## What is required
Scan the entries below for the string "shoulder" and copy every line where it turns up.

(Stored items from a collection)

----------------

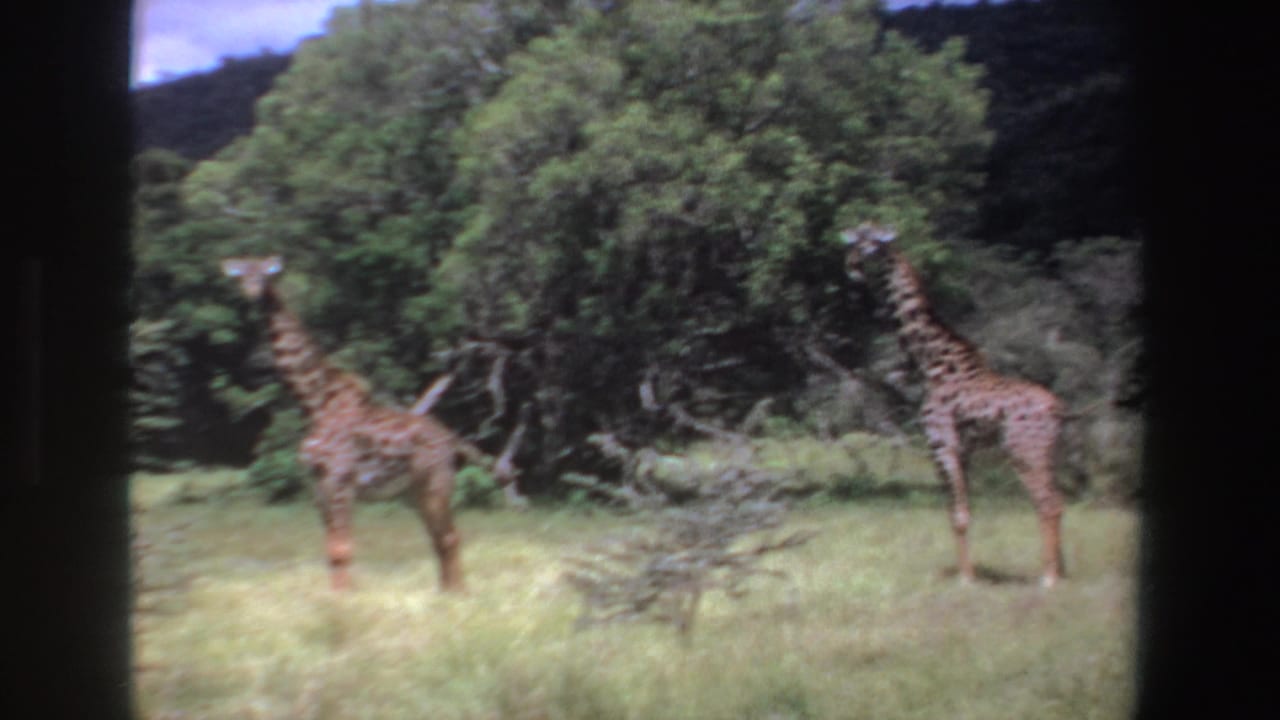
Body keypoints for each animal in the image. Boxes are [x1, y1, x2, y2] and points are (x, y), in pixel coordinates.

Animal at [221, 255, 505, 592]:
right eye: (241, 276)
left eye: (265, 275)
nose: (252, 293)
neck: (315, 403)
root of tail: (452, 438)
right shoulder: (319, 485)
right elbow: (331, 551)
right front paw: (335, 598)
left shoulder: (341, 480)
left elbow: (343, 549)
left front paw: (346, 600)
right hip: (413, 492)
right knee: (439, 539)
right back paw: (444, 593)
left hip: (437, 482)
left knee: (450, 536)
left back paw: (458, 595)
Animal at [841, 224, 1066, 587]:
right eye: (856, 238)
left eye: (871, 243)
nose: (851, 264)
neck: (930, 363)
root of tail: (1059, 410)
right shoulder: (964, 450)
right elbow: (962, 510)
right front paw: (967, 574)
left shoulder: (940, 442)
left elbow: (957, 514)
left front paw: (966, 579)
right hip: (1048, 452)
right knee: (1058, 500)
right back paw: (1059, 570)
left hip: (1022, 450)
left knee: (1048, 502)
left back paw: (1048, 579)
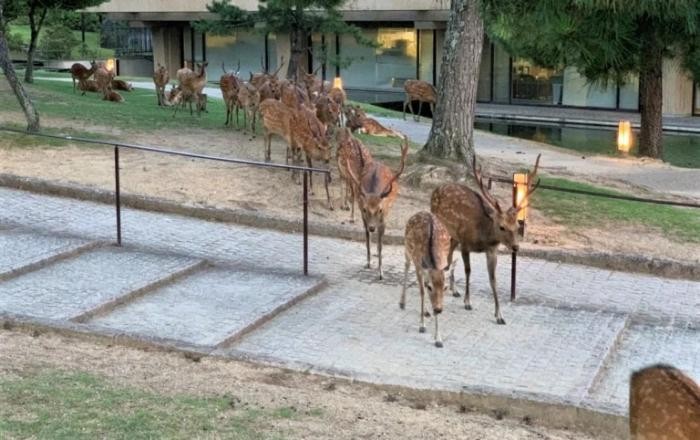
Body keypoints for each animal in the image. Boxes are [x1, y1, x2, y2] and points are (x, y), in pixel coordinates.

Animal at [346, 138, 410, 278]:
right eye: (365, 209)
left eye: (380, 209)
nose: (372, 227)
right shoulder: (363, 216)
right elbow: (367, 239)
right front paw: (368, 262)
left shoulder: (384, 217)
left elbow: (381, 244)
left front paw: (381, 272)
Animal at [400, 211, 454, 348]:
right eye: (431, 287)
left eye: (445, 287)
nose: (439, 309)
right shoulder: (418, 266)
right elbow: (422, 293)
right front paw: (422, 326)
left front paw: (438, 339)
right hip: (407, 248)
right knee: (406, 266)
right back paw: (402, 302)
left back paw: (426, 311)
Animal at [426, 154, 540, 324]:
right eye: (501, 227)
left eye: (517, 225)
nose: (516, 247)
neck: (482, 237)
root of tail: (436, 189)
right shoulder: (465, 243)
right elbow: (468, 271)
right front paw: (468, 302)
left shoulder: (491, 250)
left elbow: (493, 279)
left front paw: (499, 315)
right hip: (442, 226)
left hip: (454, 236)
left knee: (449, 255)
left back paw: (454, 289)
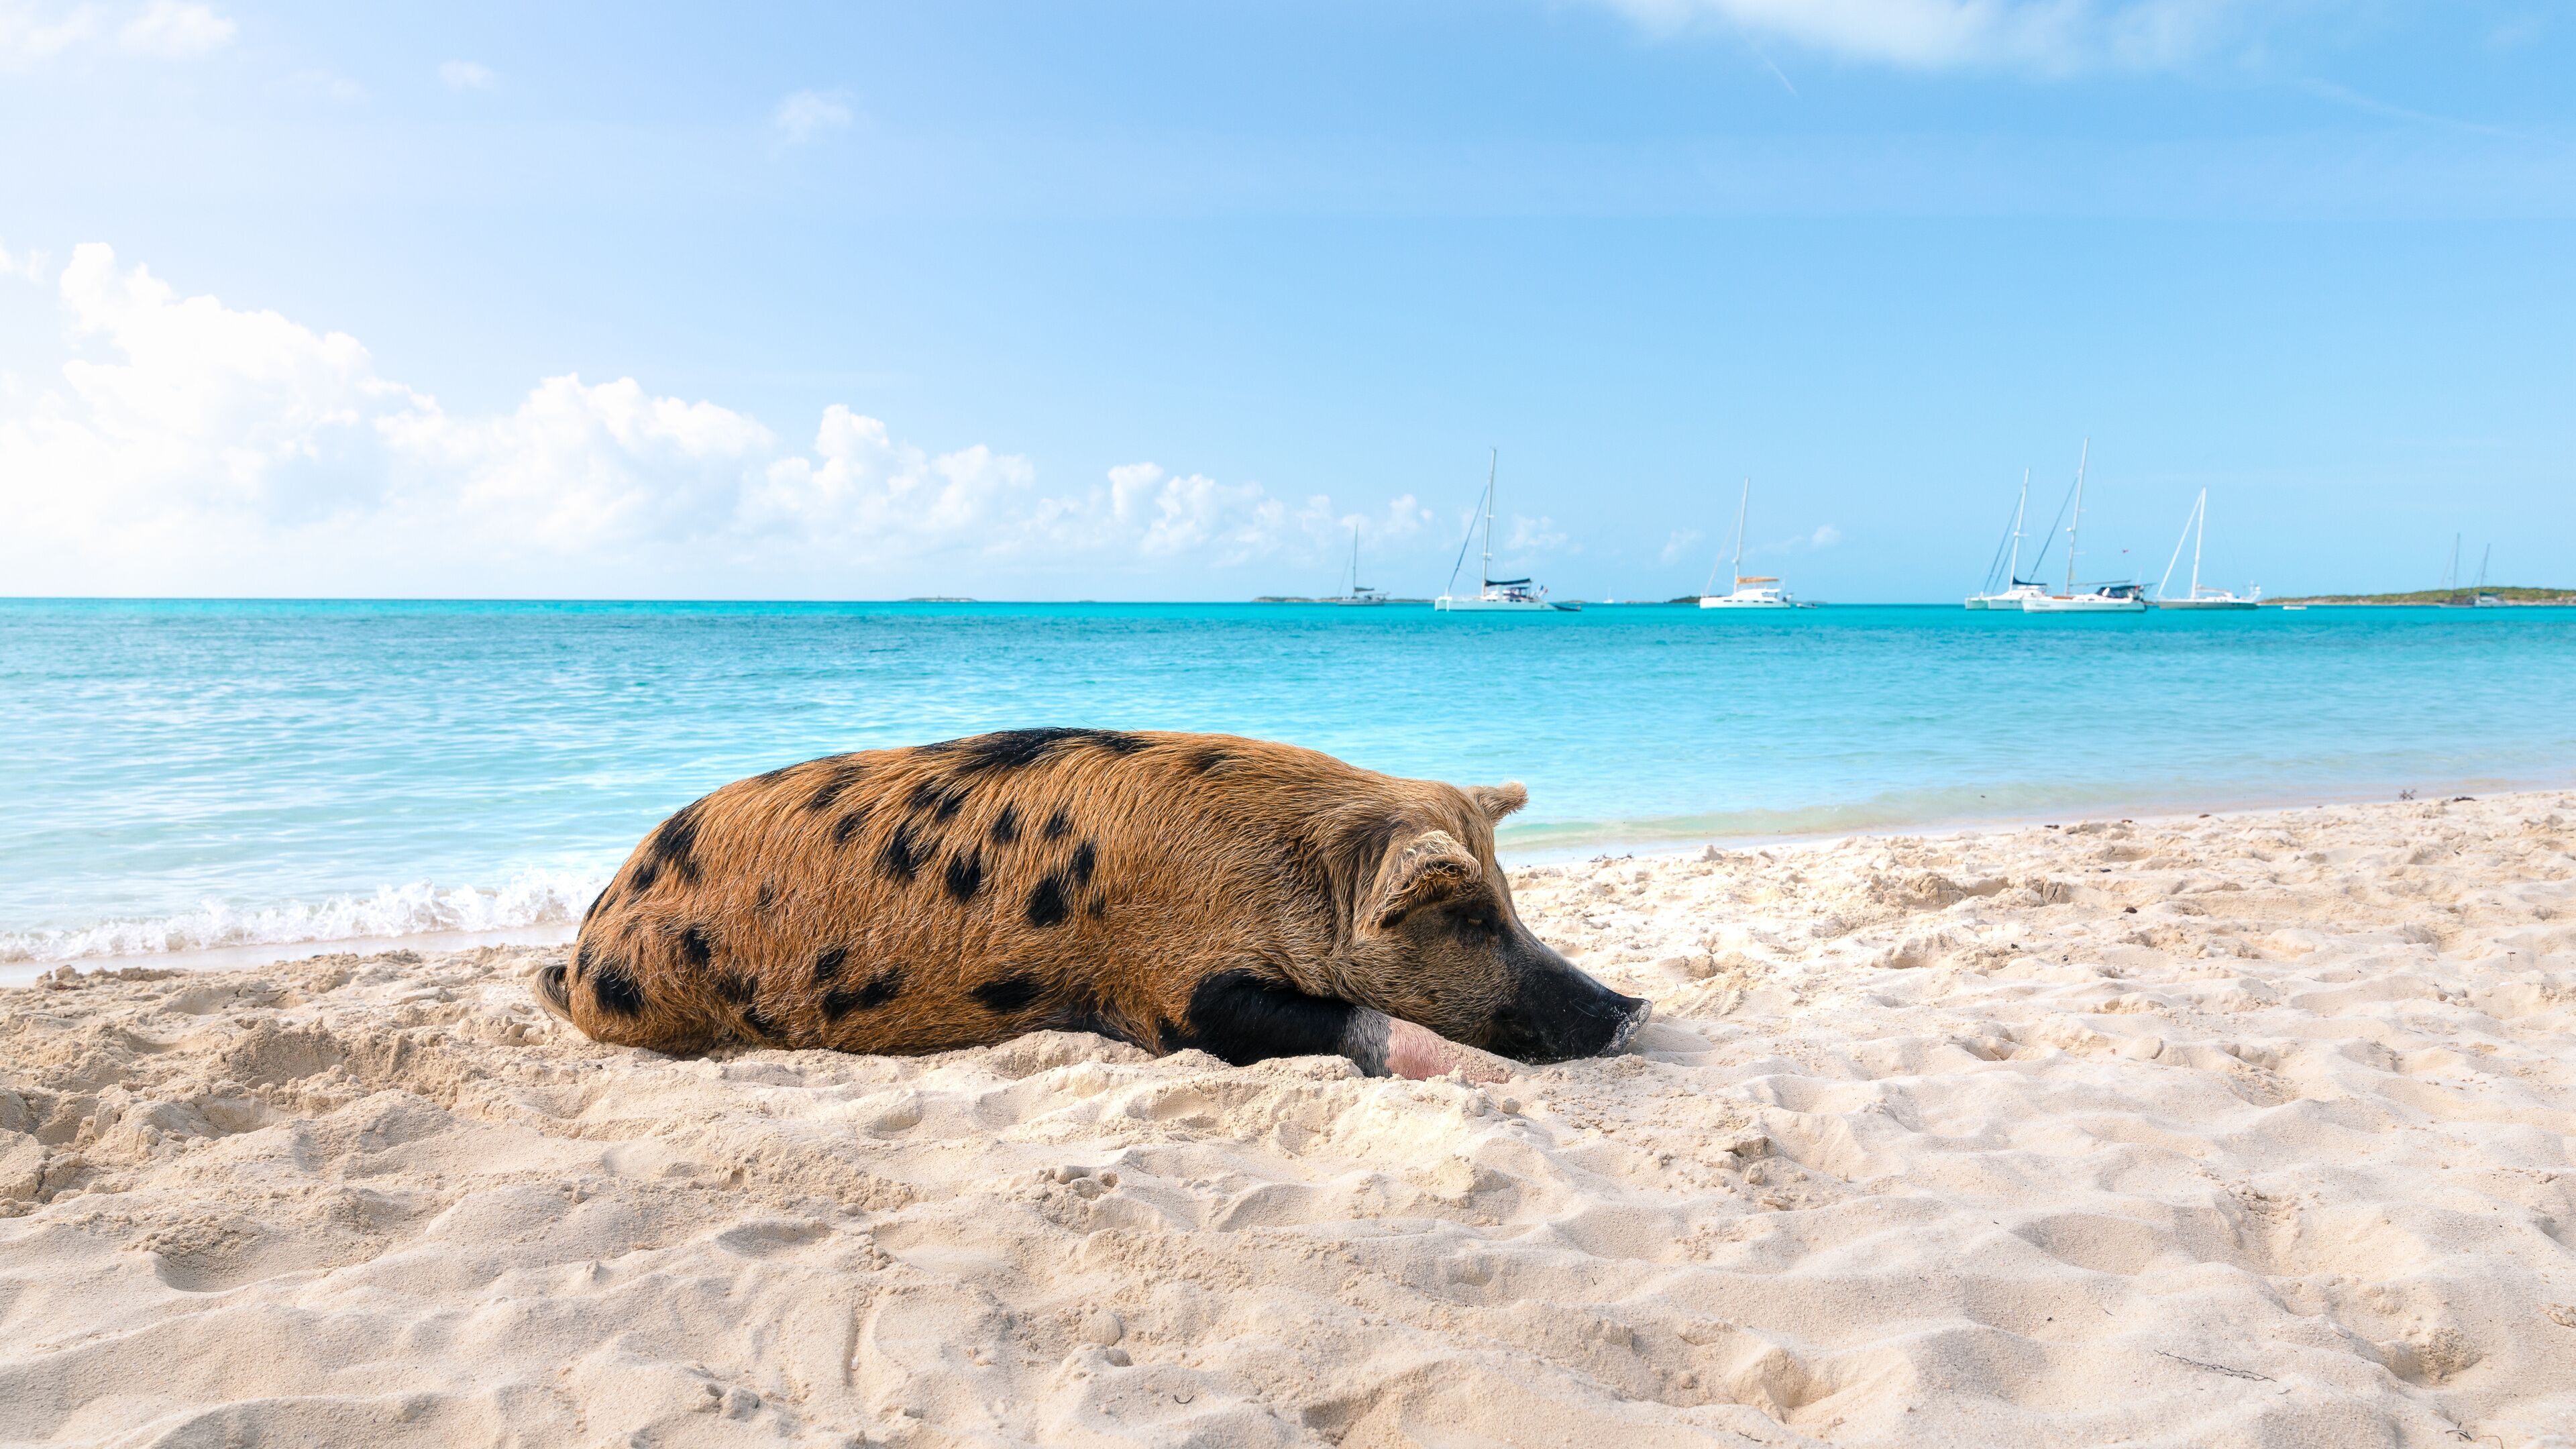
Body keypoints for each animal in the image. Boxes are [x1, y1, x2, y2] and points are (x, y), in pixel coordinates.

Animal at [536, 729, 1647, 1079]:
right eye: (1469, 917)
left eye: (1511, 901)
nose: (1632, 1009)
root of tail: (585, 933)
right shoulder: (1170, 988)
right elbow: (1342, 1020)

----------------

## Worked solution
right shoulder: (319, 485)
left shoulder: (341, 480)
right shoulder: (964, 450)
left shoulder: (940, 442)
right shoulder: (363, 216)
left shoulder: (384, 217)
right shoulder: (418, 266)
right shoulder: (465, 243)
left shoulder: (491, 250)
right shoulder: (1170, 988)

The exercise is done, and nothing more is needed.